New York, the city that never sleeps has a skyline filled with some of the world’s greatest architecture feats. The city, which has been traditionally labeled a “concrete jungle”, is seeing an exciting industry progression that is less about the concrete and all about the jungle.
Jumping wholeheartedly behind the green roofing phenomenon, New York is not shy when it comes to green initiatives. In fact, upon the completion of the New York High Line, they will become a benchmark in sustainable retrofitting.
This particular style of retrofitting is known as an industrial retrofit, where innovative designers take deserted industrial zones and turn them into sustainable living environments.
The New York High Line is the creation of founders Joshua David and Robert Hammond who created the group “ Friends of the Highline” back in 1999. It wasn’t until more than ten years later that their plans began to take shape.
Originally, the High Line was New York’s most expensive railroad. Spanning 21 km, it was built in order to eliminate the rising death toll due to the industrial traffic on Tenth Avenue, later nicknamed “Death Avenue”.
The line was in use from 1934 until 1980, when the final train ran its urban course. After its foreclosure, property group lobbied to have the entire line demolished to use the space underneath, but these ideas were abandoned, much like the line itself.
It lay as such until upon visiting the area, Mr. David realized that what looked like a desolate pieced of aged infrastructure from below was in fact kilometer after kilometer of a lush vegetative road.
It was from this initial viewing that the founders were inspired to create a parkland area above the heads of fellow New Yorkers.
Hired as the leads on the $50 million project, which was majorly funded and supported by New York Mayor Michael Bloomberg, were James Corner Field Operations, with the design team of Diller Scofidio + Renfro.
Due to the enormous proportion of the project (the reworked area will stretch approximately 1.45 miles in length) it has, and will continue, to be opened in sections until its completion.
Areas created include a bike path, seating and garden areas, incredibly design displays that correlate to their city location, as well as a planned Amphitheatre at the end of the line.
Even in its early stages of section completion, the park has a zero reported crime rate.

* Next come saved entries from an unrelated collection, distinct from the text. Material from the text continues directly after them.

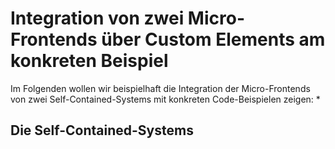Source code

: # Integration von zwei Micro-Frontends über Custom Elements am konkreten Beispiel
Im Folgenden wollen wir beispielhaft die Integration der Micro-Frontends von zwei Self-Contained-Systems mit konkreten Code-Beispielen zeigen:
* 
## Die Self-Contained-Systems

<!--stackedit_data:
eyJoaXN0b3J5IjpbLTE5Njg2MjMyNDcsLTg5MjIxMDkxXX0=
-->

This shows a great difference from the cities other key green space of Central Park, while also emphasizing the societal shift that the greenway is provoking.
The idea culminates in Mr. David’s comment during his Ted Talk on the project. He noted that New Yorkers were “holding hands”, a relaxed action that is out of character in the hustle and bustle of the city. The symbolism is extreme in its ability to communicate just how influential industrial green retrofits are in creating a modern city with sustainable values that is truly adding to a better way of life.